While migrants die and Europe drags its feet, smugglers continue to make a buck

Syrian migrants shout slogans at a refugee camp in Roszke, Hungary, August 28, 2015.

This week, tragic developments in Europe’s migrant crisis made headlines worldwide. Now activists and migrants are hoping that change will finally come to the policies of the European Union.

In Austria on Thursday, the bodies of 71 people — likely Syrians fleeing the civil war in their homeland — were discovered in an abandoned truck near Vienna. Meanwhile, 200 migrants from Africa are feared drowned after two boats capsized in the Mediterranean.

This crisis has continued for years — but these tragic events bring the scale of the suffering into clear relief.

One of the routes used by Syrians fleeing civil war is the highway connecting Serbia and Hungary. César Dezfuli, a photographer and journalist based in Spain, was recently conducting interviews with an asylum seeker in Belgrade, Serbia.

To his surprise, during the interview a human trafficker walked up and offered a ride by truck to Vienna — the same type of transport that just led to 71 deaths in Austria. “He thought that I was a refugee as well, so he was offering it to both of us.”

“Listen to me,” said the man, who called himself Alex. “If tonight you come, tomorrow about 1 p.m. you are in Vienna.

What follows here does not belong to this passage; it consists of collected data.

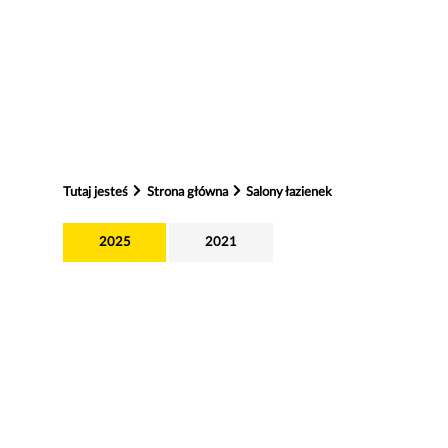
Tutaj jesteś
Strona główna
Salony łazienek
2025
2021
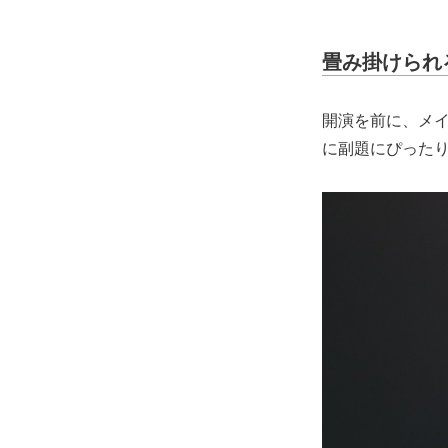
畳み掛けられ
開演を前に、メ
に副題にぴった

That is about 20 hours.”

The price? 1,000 Euros per person — and a lot of personal risk. The trafficker openly admitted that there’s a strong chance of getting caught. “That is the luck,” he said.

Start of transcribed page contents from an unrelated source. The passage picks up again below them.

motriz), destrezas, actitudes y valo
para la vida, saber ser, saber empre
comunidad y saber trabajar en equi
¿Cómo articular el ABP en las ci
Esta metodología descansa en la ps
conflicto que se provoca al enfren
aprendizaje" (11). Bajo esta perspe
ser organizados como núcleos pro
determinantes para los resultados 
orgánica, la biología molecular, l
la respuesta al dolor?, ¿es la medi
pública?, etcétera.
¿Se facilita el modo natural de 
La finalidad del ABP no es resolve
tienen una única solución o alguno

Refugees are expected to ride by truck to the border with Hungary, walk across the border by foot, and then board another truck to Vienna. This trip used to cost 200 Euros, but a rise in migration means a rise in profits for traffickers.

“He was saying that there is every day more and more people passing by there. They know there is more demand,” Dezfuli added. Trafficking groups span several countries and can be quite organized, said Dezfuli – and they’re just one more reminder that the European Union needs to act.

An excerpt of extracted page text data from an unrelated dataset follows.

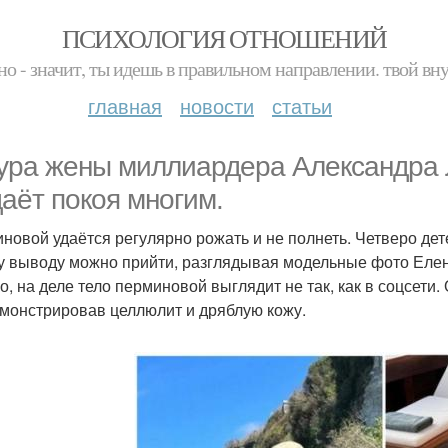
ПСИХОЛОГИЯ ОТНОШЕНИЙ
но - значит, ты идешь в правильном направлении. твой вн
главная
новости
статьи
ура жены миллиардера Александра
даёт покоя многим.
новой удаётся регулярно рожать и не полнеть. Четверо дете
у выводу можно прийти, разглядывая модельные фото Елен
о, на деле тело перминовой выглядит не так, как в соцсети
монстрировав целлюлит и дряблую кожу.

He’s not alone in demanding that. The White House said today that Europe needs to crack down on smugglers like Alex, who profit from the desperation of refugees. And that Europe must find a way to create a safe passage for refugees fleeing violence.

Gauri van Gulik, the deputy Europe director for Amnesty International, couldn’t agree more.

"We need a combination of measures," she said. "The big picture is that Europe will have to acknowledge that it cannot hide away from the largest global refugee crisis since WWII. It will have to accept, fundamentally, that more people will need to be able to receive protection in Europe."

Van Gulik called for safe and legal routes into Europe for refugees. Those who have already arrived, she said, need to be treated with respect and dignity. That means no fences. No tear gas. And actual places to live.

These needs will only become more urgent, Dezfuli pointed out. “Winter is coming. There is already a humanitarian crisis, but it will be worse.”

Some countries are actually stepping up to deal with the crisis. She lists Germany as one such country. "For example, the Syrians who come to Germany will not be sent back to any other country in Europe. They clearly declared that, and that's an incredibly important example. Sweden has taken in a relatively large amount of people."

Still, those kinds of comparisons can be difficult to make. 

"If you think about it, Greece is struggling. They are failing. They have their own responsibilities. They need to treat these people with basic care, basic respect But it's also a country completely crumbling. So it's a little bit tricky,” she said. “It's very, very difficult to say which ones are failing because, to be honest with you, collectively the entire European Union is failing.”